Магнолии были свежи - страница 102
Ей всегда думалось, что она обязательно расплачется, если скажет хоть слово о своей жизни, но ее разговор тек плавно, а голос был таким бесстрастным, что она почти видела себя со стороны – вечный мечтатель, который старается верить во все хорошее, потом разочаровывается, падает и при этом не устает верить в оптимистичный конец, так, что становится тошно от самого себя. Прагматизм Хильды и сентиментальность Аньезы давали странные плоды.
– Занимательная история. – она пнула одинокий камень и пошла дальше по склону.
Мистер Гилберт молчал. Она ждала чего угодно, но знала, что не выдержит и одного жалостливого взгляда или слова. В жалости всегда было что-то неприятное, до человека будто бы нисходили, давали ему право побыть несчастным, чтобы потом раздуть из его груза печали и тоски удивительную сплетню; сплетня бы кочевала из одного угла в угол, пока бы не разрослась до таких размеров, что бедный человек не узнал бы в этой истории себя. Но мистер Гилберт молчал и шел следом; вероятно, он плохо знал этот город и боялся потеряться.

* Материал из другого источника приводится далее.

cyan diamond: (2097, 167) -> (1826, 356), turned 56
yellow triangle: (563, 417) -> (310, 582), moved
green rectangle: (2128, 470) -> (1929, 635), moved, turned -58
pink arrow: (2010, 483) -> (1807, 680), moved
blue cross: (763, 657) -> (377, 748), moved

– Она очень сильная. – он остановился, и ей пришлось застыть на месте.
– Кто, бабушка? Согласна.
– Нет. – шаги на мягкой земле раздавались приглушенно; подул ветер, и еловый одеколон осел на траву. – Эта девочка. Хотя, наверное, она уже девушка. Она очень сильная, и она ни в чем не виновата. Возможно, она слишком рано повзрослела, но жизнь для нее еще приготовит свои подарки, клянусь вам.
В его глазах не было жалости. Он понимал ее. Он слышал и слушал ее. Он не считал ее тем, кто вечно жалуется, и, расплачься она прямо сейчас, в кармане наверняка нашелся бы платок. Белый, отглаженный, пахнущий душистым порошком. Теплая волна грозила превратиться в комок, и Мадаленна сурово кивнула и постаралась улыбнуться.
– Я ей обязательно передам, сэр.
– Надеюсь. – он улыбнулся и стряхнул с шляпы упавший лист. – Теперь ваша очередь спрашивать.
– Вы были на войне?
– Да, был. Ушел добровольцем как только заговорили о призыве. За два года я как раз женился на Линде, и ровно в сорок первом родилась Джейн.
– У вас очень красивая жена.
– Благодарю, – улыбнулся Эйдин. – Полагаю, тут мы с вами спорить не будем. Так вот, сразу после этого я записался в пехоту и ушел служить до сорок третьего.
– Что случилось в сорок третьем? – поинтересовалась Мадаленна; центральные улицы приближались все быстрее, и ей захотелось замедлить шаг.
– Меня ранили в ногу. – мистер Гилберт усмехнулся. – Причем, в мою самую любимую, правую. Пришлось демобилизоваться, и тогда закончилась моя бравая служба. К счастью, Джейн мало что помнит из войны. А вы?
– Помню, но очень обрывочно. – посерьезнела Мадаленна; она все еще просыпалась по ночам от того, что ей слышались взрывы на улице. – Помню, что сначала было очень темно, а потом на небе появлялись искры. Помню, что сильно гремело. У меня всегда были слабые уши, даже летом я носила шапки, и мама все боялась, как бы я не лишилась слуха.
– Почему вы не уехали?
– Мама работала медсестрой, и мы все время ждали отца. Он служил на флоте. Помню еще целую коробку шоколада, которую маме подарили в госпитале, когда война закончилась. Она всю отдала ее мне, а я спрятала ее под кровать и только смотрела, чтобы конфеты не заканчивались.
Дорога пошла под горку, и она едва ли не бежала, ноги сами несли ее, а может быть ей просто хотелось убежать от воспоминаний, но всякий раз, когда она оборачивалась, ей встречалась теплая улыбка. Да, такой человек не мог быть один, пронеслось в голове у Мадаленны; он должен нести счастье кому-то определенному.